The moon is strewn with minuscule beads of glass that have formed over billions of years as soil ejected during asteroid impacts cools and falls back to the lunar surface. An analysis of lunar samples delivered to Earth by China's Chang'e-5 probe has now revealed that those beads contain a substantial amount of water.
The presence of water on the moon is no news. NASA's lunar orbiters found evidence of the life-giving liquid inside the moon's permanently shadowed polar craters already in the 1990s. In the 2000s, a reanalysis of samples from the manned Apollo missions of the late 1960s and 1970s detected hydrogen in the lunar soil. And the recently retired infrared telescope SOFIA confirmed in 2020 that water is present on the moon, even outside the dark craters. The origin and behavior of this lunar water is, however, still somewhat unclear.
However, the glass beads found in the 61.1 ounces (1,731 grams) of lunar regolith brought to our planet by Chang’e-5 in December 2020 might provide the missing piece in this puzzle.
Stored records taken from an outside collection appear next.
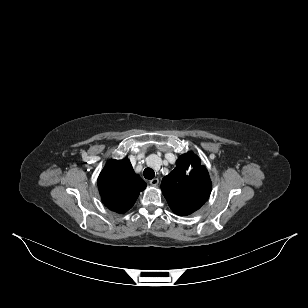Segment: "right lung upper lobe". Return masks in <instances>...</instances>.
<instances>
[{
  "label": "right lung upper lobe",
  "instance_id": "right-lung-upper-lobe-1",
  "mask_svg": "<svg viewBox=\"0 0 308 308\" xmlns=\"http://www.w3.org/2000/svg\"><path fill=\"white\" fill-rule=\"evenodd\" d=\"M98 188L104 205L117 213H124L135 203L146 183L135 174L130 161L110 160L98 178Z\"/></svg>",
  "mask_w": 308,
  "mask_h": 308
}]
</instances>
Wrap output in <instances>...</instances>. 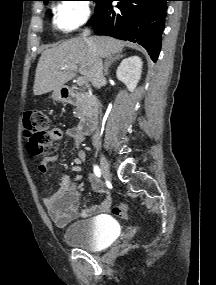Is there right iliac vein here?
<instances>
[{
	"label": "right iliac vein",
	"instance_id": "obj_1",
	"mask_svg": "<svg viewBox=\"0 0 216 285\" xmlns=\"http://www.w3.org/2000/svg\"><path fill=\"white\" fill-rule=\"evenodd\" d=\"M100 167H101V172H102L103 177L106 180H110L111 174L109 170V165L103 154H100Z\"/></svg>",
	"mask_w": 216,
	"mask_h": 285
}]
</instances>
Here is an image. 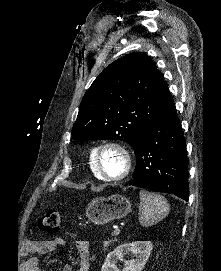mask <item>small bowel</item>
Instances as JSON below:
<instances>
[{
  "label": "small bowel",
  "mask_w": 221,
  "mask_h": 271,
  "mask_svg": "<svg viewBox=\"0 0 221 271\" xmlns=\"http://www.w3.org/2000/svg\"><path fill=\"white\" fill-rule=\"evenodd\" d=\"M65 244L64 239L58 237L54 239L28 240L25 246L28 250L37 255H45L53 253L58 247ZM76 249L79 255V271H90V251L89 242L85 239H78L75 242ZM38 258L33 257L27 262V267L31 271H40L37 268ZM62 271H73L71 265L66 264L62 267Z\"/></svg>",
  "instance_id": "1"
}]
</instances>
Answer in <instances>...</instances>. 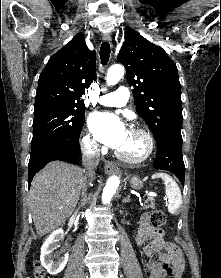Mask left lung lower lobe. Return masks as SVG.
Returning <instances> with one entry per match:
<instances>
[{"instance_id": "1", "label": "left lung lower lobe", "mask_w": 221, "mask_h": 278, "mask_svg": "<svg viewBox=\"0 0 221 278\" xmlns=\"http://www.w3.org/2000/svg\"><path fill=\"white\" fill-rule=\"evenodd\" d=\"M157 141L154 168L173 172L184 186L185 166L181 135H163Z\"/></svg>"}]
</instances>
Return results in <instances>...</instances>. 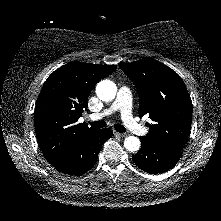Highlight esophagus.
<instances>
[{"label":"esophagus","instance_id":"1","mask_svg":"<svg viewBox=\"0 0 221 221\" xmlns=\"http://www.w3.org/2000/svg\"><path fill=\"white\" fill-rule=\"evenodd\" d=\"M113 134L117 137H122V138L127 136L126 133H120V132H117V131H114Z\"/></svg>","mask_w":221,"mask_h":221}]
</instances>
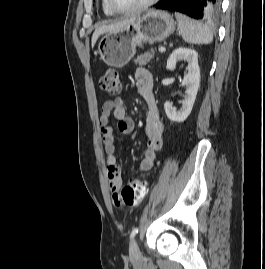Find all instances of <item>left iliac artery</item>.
Listing matches in <instances>:
<instances>
[{
  "label": "left iliac artery",
  "mask_w": 265,
  "mask_h": 269,
  "mask_svg": "<svg viewBox=\"0 0 265 269\" xmlns=\"http://www.w3.org/2000/svg\"><path fill=\"white\" fill-rule=\"evenodd\" d=\"M137 233H138V228L135 227V228L132 230L131 234H130V238H131V239L134 238V237L136 236Z\"/></svg>",
  "instance_id": "1"
}]
</instances>
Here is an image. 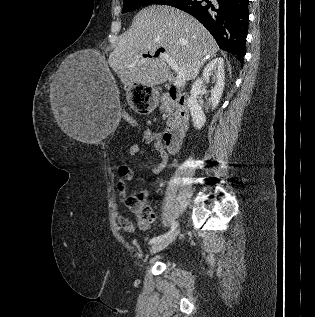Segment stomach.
<instances>
[{
	"label": "stomach",
	"mask_w": 315,
	"mask_h": 317,
	"mask_svg": "<svg viewBox=\"0 0 315 317\" xmlns=\"http://www.w3.org/2000/svg\"><path fill=\"white\" fill-rule=\"evenodd\" d=\"M128 95H132L130 107L135 108V114H156L158 97L154 84H128Z\"/></svg>",
	"instance_id": "stomach-1"
}]
</instances>
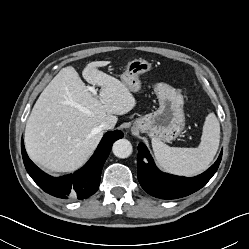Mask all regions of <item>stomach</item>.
<instances>
[{
	"instance_id": "obj_1",
	"label": "stomach",
	"mask_w": 249,
	"mask_h": 249,
	"mask_svg": "<svg viewBox=\"0 0 249 249\" xmlns=\"http://www.w3.org/2000/svg\"><path fill=\"white\" fill-rule=\"evenodd\" d=\"M151 69L152 64L147 60L133 59L124 68L122 82L129 91H138L141 87L139 76ZM154 91L159 108L137 118L133 123L132 132H144L152 138L170 142L176 139L185 127L184 99L178 90L165 83L155 84Z\"/></svg>"
}]
</instances>
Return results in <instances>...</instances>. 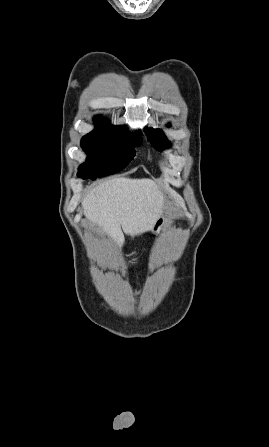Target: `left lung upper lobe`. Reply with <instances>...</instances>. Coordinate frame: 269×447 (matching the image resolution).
Masks as SVG:
<instances>
[{
    "label": "left lung upper lobe",
    "instance_id": "5c2ea615",
    "mask_svg": "<svg viewBox=\"0 0 269 447\" xmlns=\"http://www.w3.org/2000/svg\"><path fill=\"white\" fill-rule=\"evenodd\" d=\"M145 132L148 136V140L156 146L157 149L162 150L166 146H169V142L166 139L164 133L159 129L145 128Z\"/></svg>",
    "mask_w": 269,
    "mask_h": 447
}]
</instances>
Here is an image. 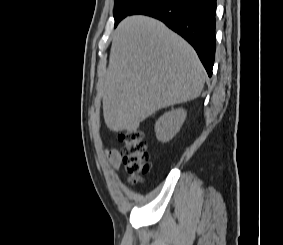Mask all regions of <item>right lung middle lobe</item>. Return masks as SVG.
<instances>
[{"instance_id":"dd1d6c3e","label":"right lung middle lobe","mask_w":283,"mask_h":245,"mask_svg":"<svg viewBox=\"0 0 283 245\" xmlns=\"http://www.w3.org/2000/svg\"><path fill=\"white\" fill-rule=\"evenodd\" d=\"M146 0H115L114 5V19L115 26L127 15H129L135 8Z\"/></svg>"}]
</instances>
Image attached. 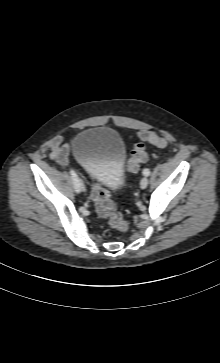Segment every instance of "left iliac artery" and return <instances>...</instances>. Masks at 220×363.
Instances as JSON below:
<instances>
[{
    "instance_id": "44dca946",
    "label": "left iliac artery",
    "mask_w": 220,
    "mask_h": 363,
    "mask_svg": "<svg viewBox=\"0 0 220 363\" xmlns=\"http://www.w3.org/2000/svg\"><path fill=\"white\" fill-rule=\"evenodd\" d=\"M143 175L144 176H149L150 175V170L149 169H144L143 170Z\"/></svg>"
}]
</instances>
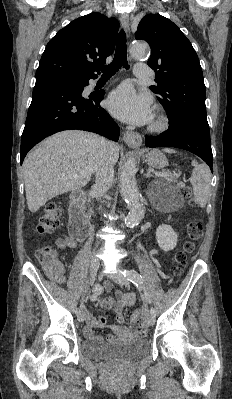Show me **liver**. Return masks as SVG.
<instances>
[{
	"instance_id": "liver-1",
	"label": "liver",
	"mask_w": 232,
	"mask_h": 399,
	"mask_svg": "<svg viewBox=\"0 0 232 399\" xmlns=\"http://www.w3.org/2000/svg\"><path fill=\"white\" fill-rule=\"evenodd\" d=\"M99 140L96 134L68 130L46 138L27 154L22 170L30 211H37L59 194L87 186L101 150ZM110 152L116 164L117 144H113Z\"/></svg>"
}]
</instances>
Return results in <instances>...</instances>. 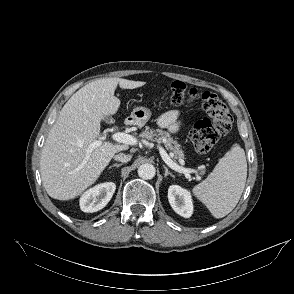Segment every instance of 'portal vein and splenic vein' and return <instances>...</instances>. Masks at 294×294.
Masks as SVG:
<instances>
[{
  "mask_svg": "<svg viewBox=\"0 0 294 294\" xmlns=\"http://www.w3.org/2000/svg\"><path fill=\"white\" fill-rule=\"evenodd\" d=\"M111 137L113 140H115L119 143L126 144V145H136L138 143V141L135 137H133L132 135L123 133V132H115L112 134ZM100 144H101V141L97 140L91 144V147H96V146H99ZM160 154H161L163 160L165 161V163L170 168H172L175 171L184 173L186 177L189 176V173L195 172L194 170L187 169V168H184V167L177 165L175 162H173V160L170 158V156L166 153V151L163 148H160Z\"/></svg>",
  "mask_w": 294,
  "mask_h": 294,
  "instance_id": "1",
  "label": "portal vein and splenic vein"
}]
</instances>
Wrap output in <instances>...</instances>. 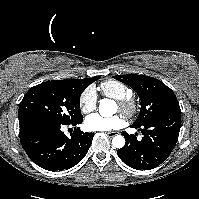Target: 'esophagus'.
I'll list each match as a JSON object with an SVG mask.
<instances>
[{"label": "esophagus", "instance_id": "34e87169", "mask_svg": "<svg viewBox=\"0 0 199 199\" xmlns=\"http://www.w3.org/2000/svg\"><path fill=\"white\" fill-rule=\"evenodd\" d=\"M107 136L112 138L114 137L115 135H117V132H106Z\"/></svg>", "mask_w": 199, "mask_h": 199}]
</instances>
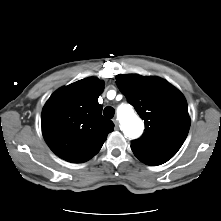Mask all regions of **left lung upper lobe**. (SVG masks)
Masks as SVG:
<instances>
[{"mask_svg":"<svg viewBox=\"0 0 221 221\" xmlns=\"http://www.w3.org/2000/svg\"><path fill=\"white\" fill-rule=\"evenodd\" d=\"M116 84L146 127L145 133L131 142L133 153L145 164L165 163L180 149L190 128L186 99L159 77L118 75Z\"/></svg>","mask_w":221,"mask_h":221,"instance_id":"obj_1","label":"left lung upper lobe"}]
</instances>
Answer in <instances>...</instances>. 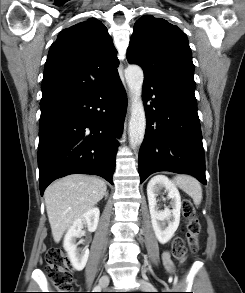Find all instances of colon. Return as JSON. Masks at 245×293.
I'll use <instances>...</instances> for the list:
<instances>
[{"label": "colon", "mask_w": 245, "mask_h": 293, "mask_svg": "<svg viewBox=\"0 0 245 293\" xmlns=\"http://www.w3.org/2000/svg\"><path fill=\"white\" fill-rule=\"evenodd\" d=\"M181 207L186 221V240L191 251L196 252L199 246L201 225L189 200H184ZM172 251L178 260L184 259L186 248L183 237L178 236L173 240ZM46 271L53 284L60 289H67L73 283V273L63 249L52 248L48 250L46 254Z\"/></svg>", "instance_id": "obj_1"}]
</instances>
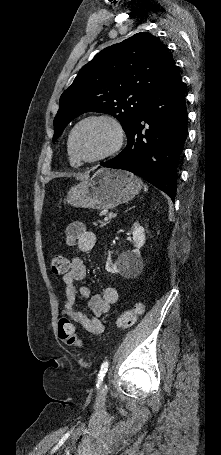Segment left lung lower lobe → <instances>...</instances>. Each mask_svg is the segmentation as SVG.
Listing matches in <instances>:
<instances>
[{
	"label": "left lung lower lobe",
	"instance_id": "0a47b994",
	"mask_svg": "<svg viewBox=\"0 0 221 455\" xmlns=\"http://www.w3.org/2000/svg\"><path fill=\"white\" fill-rule=\"evenodd\" d=\"M187 136V109L176 66L139 112L127 146L101 166L133 172L174 200L177 169Z\"/></svg>",
	"mask_w": 221,
	"mask_h": 455
}]
</instances>
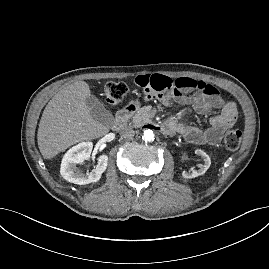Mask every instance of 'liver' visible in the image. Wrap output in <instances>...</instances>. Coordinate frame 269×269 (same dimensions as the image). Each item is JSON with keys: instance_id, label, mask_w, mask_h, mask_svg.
Here are the masks:
<instances>
[{"instance_id": "1", "label": "liver", "mask_w": 269, "mask_h": 269, "mask_svg": "<svg viewBox=\"0 0 269 269\" xmlns=\"http://www.w3.org/2000/svg\"><path fill=\"white\" fill-rule=\"evenodd\" d=\"M89 85L76 81L62 88L46 105L38 128L37 142L44 159H51L70 146L93 140L109 132L93 119L86 99Z\"/></svg>"}]
</instances>
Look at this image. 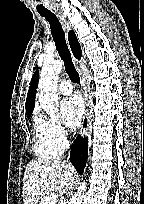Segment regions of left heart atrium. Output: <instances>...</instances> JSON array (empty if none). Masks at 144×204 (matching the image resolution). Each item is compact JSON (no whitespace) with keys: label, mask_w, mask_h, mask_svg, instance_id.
<instances>
[{"label":"left heart atrium","mask_w":144,"mask_h":204,"mask_svg":"<svg viewBox=\"0 0 144 204\" xmlns=\"http://www.w3.org/2000/svg\"><path fill=\"white\" fill-rule=\"evenodd\" d=\"M61 114L68 128L71 130L77 129L84 114V106L81 98L72 96L63 100L61 103Z\"/></svg>","instance_id":"obj_1"}]
</instances>
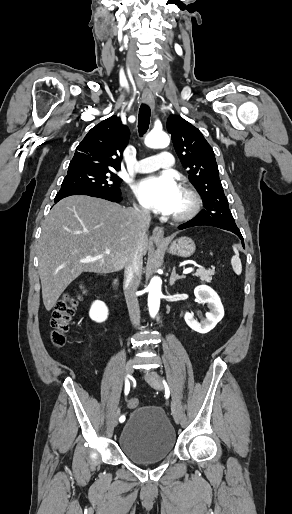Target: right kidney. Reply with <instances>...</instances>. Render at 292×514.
<instances>
[{
  "instance_id": "right-kidney-1",
  "label": "right kidney",
  "mask_w": 292,
  "mask_h": 514,
  "mask_svg": "<svg viewBox=\"0 0 292 514\" xmlns=\"http://www.w3.org/2000/svg\"><path fill=\"white\" fill-rule=\"evenodd\" d=\"M89 316L91 320H95V322H105L108 318V308L104 302H99V300H96V302H93Z\"/></svg>"
}]
</instances>
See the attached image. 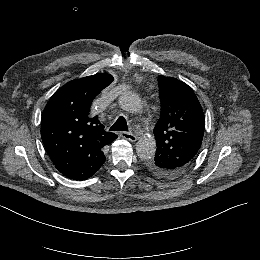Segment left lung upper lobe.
Returning <instances> with one entry per match:
<instances>
[{
	"label": "left lung upper lobe",
	"instance_id": "left-lung-upper-lobe-1",
	"mask_svg": "<svg viewBox=\"0 0 260 260\" xmlns=\"http://www.w3.org/2000/svg\"><path fill=\"white\" fill-rule=\"evenodd\" d=\"M159 86L162 111L154 128L157 149L148 168L159 176L176 177L196 159L204 134V114L187 84L160 75Z\"/></svg>",
	"mask_w": 260,
	"mask_h": 260
}]
</instances>
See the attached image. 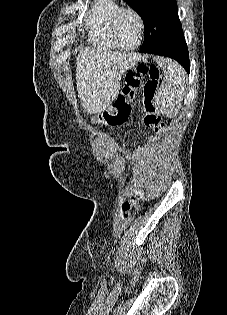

Billions of years ago, the moon was likely perfectly dry, scientists think. But eons of battering by the solar wind, the stream of charged particles constantly emanating from the sun, led to the formation of water in the moon's surface layers. These reactions continue to take place even today as hydrogen atoms present in the solar wind bond with oxygen molecules in lunar regolith and form molecules of water. This is the input into the moon's water cycle. Scientists know today that some of this water evaporates when the moon's top layers get warmed up by sunshine. Then, during the lunar night, the surface gets rehydrated. The source of this rehydration, however, cannot be the solar wind as this process happens too quickly.
The new study suggests that the glass beads could serve as a hidden reservoir, from which water is readily released into the dried-out surface soil during the cool and dark lunar night.
The new study found much more water locked in these beads than previously thought. On top of that, the analysis suggested that a substantial quantity of the liquid accumulates inside those beads within a few years and can be released even more rapidly.
The researchers estimate that up to 600 trillion pounds (270 trillion kilograms) of water may be trapped in the top 40 feet (12 meters) of the lunar surface. The chemical composition of the water in the beads is consistent with the type produced from the interaction with solar wind, as it contains isotopes of hydrogen present in the sun.
"These findings indicate that the impact glasses on the surface of the moon and other airless bodies in the solar system are capable of storing solar wind-derived water and releasing it into space," Hu Sen, a scientist at the Institute of Geology and Geophysics of the Chinese Academy of Sciences and co-author of the paper, said in a statement.
The researchers think the glass beads may serve as a convenient resource for water extraction for future human crews but also for the manufacturing of rocket fuel on the surface of the moon for missions to more distant destinations.
The study was published in the journal Nature Geoscience on March 27.